----- RECORDS SUPPLIED

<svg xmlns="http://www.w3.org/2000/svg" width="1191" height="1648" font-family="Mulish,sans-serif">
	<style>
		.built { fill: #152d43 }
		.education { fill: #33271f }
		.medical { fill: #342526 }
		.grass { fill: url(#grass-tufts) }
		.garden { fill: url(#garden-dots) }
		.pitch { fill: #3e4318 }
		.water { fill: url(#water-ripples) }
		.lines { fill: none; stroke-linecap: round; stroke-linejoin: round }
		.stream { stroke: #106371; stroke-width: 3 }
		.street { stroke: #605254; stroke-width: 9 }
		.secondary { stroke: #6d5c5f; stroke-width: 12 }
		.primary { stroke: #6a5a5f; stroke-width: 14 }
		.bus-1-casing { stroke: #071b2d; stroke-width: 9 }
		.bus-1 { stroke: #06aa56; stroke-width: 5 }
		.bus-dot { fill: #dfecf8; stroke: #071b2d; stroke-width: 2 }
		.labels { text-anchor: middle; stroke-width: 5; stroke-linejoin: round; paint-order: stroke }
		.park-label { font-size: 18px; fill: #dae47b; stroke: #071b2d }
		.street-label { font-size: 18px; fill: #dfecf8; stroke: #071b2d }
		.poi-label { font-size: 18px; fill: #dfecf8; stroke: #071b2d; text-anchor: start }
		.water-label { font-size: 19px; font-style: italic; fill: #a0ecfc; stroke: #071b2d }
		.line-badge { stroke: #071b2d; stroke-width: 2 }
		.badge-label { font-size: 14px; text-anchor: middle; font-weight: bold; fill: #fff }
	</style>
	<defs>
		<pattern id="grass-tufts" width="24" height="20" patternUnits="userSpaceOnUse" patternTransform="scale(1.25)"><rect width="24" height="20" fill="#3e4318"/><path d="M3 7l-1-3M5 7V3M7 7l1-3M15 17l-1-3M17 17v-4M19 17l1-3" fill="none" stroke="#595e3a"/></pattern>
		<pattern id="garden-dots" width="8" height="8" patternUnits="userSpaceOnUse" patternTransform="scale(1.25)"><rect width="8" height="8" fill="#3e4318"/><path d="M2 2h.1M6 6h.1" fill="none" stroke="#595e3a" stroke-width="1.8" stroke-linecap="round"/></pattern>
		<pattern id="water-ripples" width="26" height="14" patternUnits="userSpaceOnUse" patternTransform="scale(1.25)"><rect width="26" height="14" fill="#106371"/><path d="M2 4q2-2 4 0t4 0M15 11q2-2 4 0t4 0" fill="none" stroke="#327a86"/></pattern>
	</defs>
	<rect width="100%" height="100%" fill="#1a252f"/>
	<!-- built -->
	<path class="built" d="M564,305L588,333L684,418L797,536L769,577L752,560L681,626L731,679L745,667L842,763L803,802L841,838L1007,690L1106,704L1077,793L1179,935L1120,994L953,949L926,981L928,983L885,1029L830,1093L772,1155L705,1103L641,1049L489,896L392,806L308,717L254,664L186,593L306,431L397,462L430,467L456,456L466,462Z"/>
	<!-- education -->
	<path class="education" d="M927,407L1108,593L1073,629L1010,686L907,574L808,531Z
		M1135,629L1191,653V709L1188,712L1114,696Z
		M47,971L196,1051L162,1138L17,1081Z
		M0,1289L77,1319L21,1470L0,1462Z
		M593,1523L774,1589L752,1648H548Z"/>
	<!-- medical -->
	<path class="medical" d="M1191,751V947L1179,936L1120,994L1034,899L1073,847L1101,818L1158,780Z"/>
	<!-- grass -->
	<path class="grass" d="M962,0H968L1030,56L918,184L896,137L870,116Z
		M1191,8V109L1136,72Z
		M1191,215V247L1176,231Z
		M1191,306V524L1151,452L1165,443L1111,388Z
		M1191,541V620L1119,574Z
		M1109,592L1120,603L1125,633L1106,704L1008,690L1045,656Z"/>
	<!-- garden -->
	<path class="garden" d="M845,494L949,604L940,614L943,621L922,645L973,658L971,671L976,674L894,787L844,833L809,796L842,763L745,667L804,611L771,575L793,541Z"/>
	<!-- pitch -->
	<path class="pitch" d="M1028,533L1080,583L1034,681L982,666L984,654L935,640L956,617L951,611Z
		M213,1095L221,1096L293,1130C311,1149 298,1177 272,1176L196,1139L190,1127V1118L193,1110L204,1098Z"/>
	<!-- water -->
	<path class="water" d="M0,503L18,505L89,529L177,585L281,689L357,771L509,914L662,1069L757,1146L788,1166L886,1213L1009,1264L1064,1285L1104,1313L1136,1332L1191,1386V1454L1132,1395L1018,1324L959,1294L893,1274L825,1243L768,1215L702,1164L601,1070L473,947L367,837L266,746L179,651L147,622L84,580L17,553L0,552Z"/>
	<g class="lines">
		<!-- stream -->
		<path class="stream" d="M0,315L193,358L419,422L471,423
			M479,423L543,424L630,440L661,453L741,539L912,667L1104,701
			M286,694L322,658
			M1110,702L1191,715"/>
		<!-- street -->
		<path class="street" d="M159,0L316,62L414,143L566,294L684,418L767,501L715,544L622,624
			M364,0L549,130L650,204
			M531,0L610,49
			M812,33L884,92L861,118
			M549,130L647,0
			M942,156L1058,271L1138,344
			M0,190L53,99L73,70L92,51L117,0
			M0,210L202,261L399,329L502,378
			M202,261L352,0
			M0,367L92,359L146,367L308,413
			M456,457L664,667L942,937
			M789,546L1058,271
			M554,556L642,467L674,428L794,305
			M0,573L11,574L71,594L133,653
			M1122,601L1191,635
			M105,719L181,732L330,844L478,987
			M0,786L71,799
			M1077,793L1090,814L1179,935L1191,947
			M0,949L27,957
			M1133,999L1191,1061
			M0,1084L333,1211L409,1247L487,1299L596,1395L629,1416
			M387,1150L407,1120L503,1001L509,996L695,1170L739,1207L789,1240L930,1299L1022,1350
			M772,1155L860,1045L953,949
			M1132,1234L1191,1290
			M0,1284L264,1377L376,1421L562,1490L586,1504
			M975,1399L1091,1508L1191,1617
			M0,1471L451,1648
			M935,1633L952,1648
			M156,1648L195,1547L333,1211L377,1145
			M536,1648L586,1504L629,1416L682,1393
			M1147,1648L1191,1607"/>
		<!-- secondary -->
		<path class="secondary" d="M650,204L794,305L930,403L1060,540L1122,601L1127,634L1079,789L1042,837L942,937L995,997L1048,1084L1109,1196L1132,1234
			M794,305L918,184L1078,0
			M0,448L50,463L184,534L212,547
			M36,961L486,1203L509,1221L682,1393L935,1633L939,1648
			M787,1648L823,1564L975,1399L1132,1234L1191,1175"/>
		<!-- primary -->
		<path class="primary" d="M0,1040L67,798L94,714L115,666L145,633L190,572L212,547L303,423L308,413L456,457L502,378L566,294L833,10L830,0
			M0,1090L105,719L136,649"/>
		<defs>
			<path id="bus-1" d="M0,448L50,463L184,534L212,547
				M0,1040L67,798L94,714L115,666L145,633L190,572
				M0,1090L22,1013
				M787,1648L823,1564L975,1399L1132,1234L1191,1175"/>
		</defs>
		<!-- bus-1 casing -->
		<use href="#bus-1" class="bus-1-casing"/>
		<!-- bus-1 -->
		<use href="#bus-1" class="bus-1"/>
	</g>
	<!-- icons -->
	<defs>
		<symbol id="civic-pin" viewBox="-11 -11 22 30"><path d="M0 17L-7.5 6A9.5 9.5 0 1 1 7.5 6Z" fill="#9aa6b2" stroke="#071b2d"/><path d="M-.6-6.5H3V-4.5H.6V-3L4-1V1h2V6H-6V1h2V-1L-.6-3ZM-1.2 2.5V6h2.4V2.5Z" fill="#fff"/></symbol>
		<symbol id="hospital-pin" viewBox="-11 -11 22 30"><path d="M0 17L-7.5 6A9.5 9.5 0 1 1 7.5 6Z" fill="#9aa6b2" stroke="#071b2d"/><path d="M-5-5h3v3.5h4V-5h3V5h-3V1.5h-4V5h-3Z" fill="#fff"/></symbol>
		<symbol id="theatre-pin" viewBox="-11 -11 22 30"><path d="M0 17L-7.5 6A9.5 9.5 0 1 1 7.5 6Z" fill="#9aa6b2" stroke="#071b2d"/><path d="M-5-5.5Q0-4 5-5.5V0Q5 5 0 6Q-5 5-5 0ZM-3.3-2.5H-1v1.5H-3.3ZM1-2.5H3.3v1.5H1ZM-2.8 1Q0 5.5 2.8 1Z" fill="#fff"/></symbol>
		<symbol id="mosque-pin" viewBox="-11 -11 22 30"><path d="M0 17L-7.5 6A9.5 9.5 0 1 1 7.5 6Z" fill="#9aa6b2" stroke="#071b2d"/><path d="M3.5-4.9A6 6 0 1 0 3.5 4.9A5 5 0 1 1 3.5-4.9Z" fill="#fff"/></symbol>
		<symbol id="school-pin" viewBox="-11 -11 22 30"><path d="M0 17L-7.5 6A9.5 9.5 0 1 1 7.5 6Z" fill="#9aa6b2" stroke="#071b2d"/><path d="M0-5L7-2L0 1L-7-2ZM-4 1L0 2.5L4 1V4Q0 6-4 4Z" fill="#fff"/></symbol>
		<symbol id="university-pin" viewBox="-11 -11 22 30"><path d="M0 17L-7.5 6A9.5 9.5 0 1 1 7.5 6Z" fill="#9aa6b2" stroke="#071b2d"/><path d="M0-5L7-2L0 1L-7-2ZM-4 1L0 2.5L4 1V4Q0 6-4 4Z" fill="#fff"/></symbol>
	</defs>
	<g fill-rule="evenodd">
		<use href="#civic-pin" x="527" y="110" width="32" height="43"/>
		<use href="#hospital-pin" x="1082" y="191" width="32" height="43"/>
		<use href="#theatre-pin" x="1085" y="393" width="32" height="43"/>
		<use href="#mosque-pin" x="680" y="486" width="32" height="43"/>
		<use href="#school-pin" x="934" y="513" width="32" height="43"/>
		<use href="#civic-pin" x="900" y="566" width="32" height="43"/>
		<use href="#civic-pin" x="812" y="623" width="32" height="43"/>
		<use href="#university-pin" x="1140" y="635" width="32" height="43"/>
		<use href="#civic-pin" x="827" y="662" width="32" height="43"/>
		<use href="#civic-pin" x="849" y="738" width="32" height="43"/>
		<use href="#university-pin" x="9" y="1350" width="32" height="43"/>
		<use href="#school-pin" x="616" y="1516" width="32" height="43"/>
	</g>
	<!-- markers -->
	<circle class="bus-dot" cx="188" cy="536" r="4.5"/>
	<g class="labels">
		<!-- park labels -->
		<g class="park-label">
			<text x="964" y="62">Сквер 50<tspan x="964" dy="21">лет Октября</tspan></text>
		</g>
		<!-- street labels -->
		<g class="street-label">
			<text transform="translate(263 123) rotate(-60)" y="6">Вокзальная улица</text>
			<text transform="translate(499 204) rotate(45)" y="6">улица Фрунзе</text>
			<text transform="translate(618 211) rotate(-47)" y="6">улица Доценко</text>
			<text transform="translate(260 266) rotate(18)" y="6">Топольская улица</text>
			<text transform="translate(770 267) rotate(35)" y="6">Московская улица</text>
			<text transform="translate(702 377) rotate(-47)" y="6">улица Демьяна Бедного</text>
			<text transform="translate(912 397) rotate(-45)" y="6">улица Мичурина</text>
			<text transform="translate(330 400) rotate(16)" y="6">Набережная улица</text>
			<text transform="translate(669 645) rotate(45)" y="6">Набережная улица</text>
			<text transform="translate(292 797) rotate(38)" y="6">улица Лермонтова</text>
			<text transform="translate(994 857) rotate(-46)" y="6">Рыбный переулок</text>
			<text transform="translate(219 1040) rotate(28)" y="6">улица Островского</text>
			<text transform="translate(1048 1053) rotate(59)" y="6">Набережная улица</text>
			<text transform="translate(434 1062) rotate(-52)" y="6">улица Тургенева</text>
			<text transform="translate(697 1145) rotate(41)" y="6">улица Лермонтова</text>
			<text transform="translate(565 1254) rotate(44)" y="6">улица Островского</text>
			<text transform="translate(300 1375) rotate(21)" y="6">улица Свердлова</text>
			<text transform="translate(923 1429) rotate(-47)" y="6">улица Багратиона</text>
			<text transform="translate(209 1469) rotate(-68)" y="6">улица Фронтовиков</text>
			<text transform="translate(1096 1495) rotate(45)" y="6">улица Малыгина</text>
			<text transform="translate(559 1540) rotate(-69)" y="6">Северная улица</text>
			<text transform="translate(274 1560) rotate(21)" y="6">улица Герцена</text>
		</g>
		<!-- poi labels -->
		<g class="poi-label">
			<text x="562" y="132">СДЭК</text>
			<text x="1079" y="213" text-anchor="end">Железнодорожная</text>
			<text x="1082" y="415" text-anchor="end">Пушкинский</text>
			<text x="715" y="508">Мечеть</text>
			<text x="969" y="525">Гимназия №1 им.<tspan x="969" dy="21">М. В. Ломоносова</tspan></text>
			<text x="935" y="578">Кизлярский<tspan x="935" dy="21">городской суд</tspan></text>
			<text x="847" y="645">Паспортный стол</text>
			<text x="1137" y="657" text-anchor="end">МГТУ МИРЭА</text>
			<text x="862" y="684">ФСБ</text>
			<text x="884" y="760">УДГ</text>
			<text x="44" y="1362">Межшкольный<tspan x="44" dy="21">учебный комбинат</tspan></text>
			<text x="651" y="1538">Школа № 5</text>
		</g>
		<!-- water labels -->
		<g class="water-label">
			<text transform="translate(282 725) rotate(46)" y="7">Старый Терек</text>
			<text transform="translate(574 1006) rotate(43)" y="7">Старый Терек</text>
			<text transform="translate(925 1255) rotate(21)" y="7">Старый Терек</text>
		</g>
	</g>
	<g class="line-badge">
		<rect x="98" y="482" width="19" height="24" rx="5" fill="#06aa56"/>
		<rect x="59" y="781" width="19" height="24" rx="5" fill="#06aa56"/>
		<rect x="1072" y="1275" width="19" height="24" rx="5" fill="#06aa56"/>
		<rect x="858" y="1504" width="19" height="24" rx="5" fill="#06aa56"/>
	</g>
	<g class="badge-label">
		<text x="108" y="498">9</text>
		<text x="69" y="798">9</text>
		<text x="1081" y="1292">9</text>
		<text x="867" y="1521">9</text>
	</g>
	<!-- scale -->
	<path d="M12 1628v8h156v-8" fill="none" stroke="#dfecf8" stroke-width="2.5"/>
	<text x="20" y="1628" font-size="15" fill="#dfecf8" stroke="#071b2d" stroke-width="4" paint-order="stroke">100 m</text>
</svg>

----------

- [ABOUT THIS EXERCISE] Pull out every line of the records that includes the string "lines".

- [TASK ANSWER]
		.lines { fill: none; stroke-linecap: round; stroke-linejoin: round }
	<g class="lines">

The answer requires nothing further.